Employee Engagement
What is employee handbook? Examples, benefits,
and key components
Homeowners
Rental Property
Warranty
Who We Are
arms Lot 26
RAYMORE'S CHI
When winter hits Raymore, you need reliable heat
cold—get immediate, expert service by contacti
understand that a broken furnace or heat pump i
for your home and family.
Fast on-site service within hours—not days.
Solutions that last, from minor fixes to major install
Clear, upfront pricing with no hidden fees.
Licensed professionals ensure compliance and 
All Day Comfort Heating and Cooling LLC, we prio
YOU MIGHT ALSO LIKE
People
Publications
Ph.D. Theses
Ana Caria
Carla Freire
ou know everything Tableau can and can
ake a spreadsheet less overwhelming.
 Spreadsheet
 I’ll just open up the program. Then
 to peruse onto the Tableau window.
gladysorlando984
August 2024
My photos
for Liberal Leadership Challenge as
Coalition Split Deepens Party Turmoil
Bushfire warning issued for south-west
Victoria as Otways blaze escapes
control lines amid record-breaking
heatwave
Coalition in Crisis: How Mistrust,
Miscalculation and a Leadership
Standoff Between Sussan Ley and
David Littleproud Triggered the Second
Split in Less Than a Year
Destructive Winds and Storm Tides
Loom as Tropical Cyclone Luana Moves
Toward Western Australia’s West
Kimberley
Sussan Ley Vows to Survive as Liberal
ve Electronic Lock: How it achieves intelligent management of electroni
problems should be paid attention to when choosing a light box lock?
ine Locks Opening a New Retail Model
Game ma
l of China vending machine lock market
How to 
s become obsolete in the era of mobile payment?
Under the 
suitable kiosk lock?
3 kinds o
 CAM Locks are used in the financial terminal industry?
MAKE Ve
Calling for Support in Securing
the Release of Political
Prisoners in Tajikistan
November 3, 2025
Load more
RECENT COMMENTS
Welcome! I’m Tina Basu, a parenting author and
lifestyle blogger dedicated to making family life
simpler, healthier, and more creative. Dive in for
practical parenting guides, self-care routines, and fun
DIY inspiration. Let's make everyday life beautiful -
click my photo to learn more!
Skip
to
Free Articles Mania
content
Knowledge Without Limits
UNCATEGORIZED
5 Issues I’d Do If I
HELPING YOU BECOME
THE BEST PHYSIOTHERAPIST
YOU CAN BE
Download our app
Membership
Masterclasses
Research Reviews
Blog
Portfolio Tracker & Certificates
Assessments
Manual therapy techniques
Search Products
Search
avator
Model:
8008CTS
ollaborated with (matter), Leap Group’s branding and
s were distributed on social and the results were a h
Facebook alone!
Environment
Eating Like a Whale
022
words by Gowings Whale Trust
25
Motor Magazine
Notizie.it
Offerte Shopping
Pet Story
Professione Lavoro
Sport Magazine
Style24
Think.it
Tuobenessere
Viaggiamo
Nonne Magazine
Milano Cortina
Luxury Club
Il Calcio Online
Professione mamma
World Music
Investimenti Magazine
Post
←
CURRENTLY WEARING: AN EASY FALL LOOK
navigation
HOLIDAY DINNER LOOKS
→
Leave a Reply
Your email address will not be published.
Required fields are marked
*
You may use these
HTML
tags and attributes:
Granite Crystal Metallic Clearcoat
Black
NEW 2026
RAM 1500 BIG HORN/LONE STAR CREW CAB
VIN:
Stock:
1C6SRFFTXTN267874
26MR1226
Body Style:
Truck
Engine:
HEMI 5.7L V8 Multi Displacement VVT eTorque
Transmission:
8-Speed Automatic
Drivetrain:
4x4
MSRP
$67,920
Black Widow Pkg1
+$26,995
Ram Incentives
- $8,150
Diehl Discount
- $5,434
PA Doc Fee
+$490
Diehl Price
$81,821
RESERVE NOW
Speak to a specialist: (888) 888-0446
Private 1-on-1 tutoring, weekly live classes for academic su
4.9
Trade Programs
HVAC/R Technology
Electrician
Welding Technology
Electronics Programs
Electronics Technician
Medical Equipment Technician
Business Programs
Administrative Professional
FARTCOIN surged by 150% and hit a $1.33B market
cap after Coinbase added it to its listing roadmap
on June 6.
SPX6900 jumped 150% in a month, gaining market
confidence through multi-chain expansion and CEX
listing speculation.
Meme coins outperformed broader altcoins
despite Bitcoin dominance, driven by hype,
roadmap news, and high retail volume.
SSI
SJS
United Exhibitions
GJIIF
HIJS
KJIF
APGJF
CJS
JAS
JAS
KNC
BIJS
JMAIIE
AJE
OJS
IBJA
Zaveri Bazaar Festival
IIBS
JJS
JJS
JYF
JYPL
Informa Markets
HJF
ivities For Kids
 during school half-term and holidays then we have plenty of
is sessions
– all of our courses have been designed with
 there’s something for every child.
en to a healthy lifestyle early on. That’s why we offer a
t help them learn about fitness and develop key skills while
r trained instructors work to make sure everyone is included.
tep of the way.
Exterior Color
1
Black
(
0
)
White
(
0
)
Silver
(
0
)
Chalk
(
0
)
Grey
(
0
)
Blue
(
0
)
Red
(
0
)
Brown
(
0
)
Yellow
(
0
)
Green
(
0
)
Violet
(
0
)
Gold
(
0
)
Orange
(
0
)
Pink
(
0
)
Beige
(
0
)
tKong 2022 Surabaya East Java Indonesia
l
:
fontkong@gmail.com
═══
▶ **REQUIREMENT**:
How many lines in the entries above contain the string "roadmap"? Reply with the number alone.

▶ **RESULT**:
2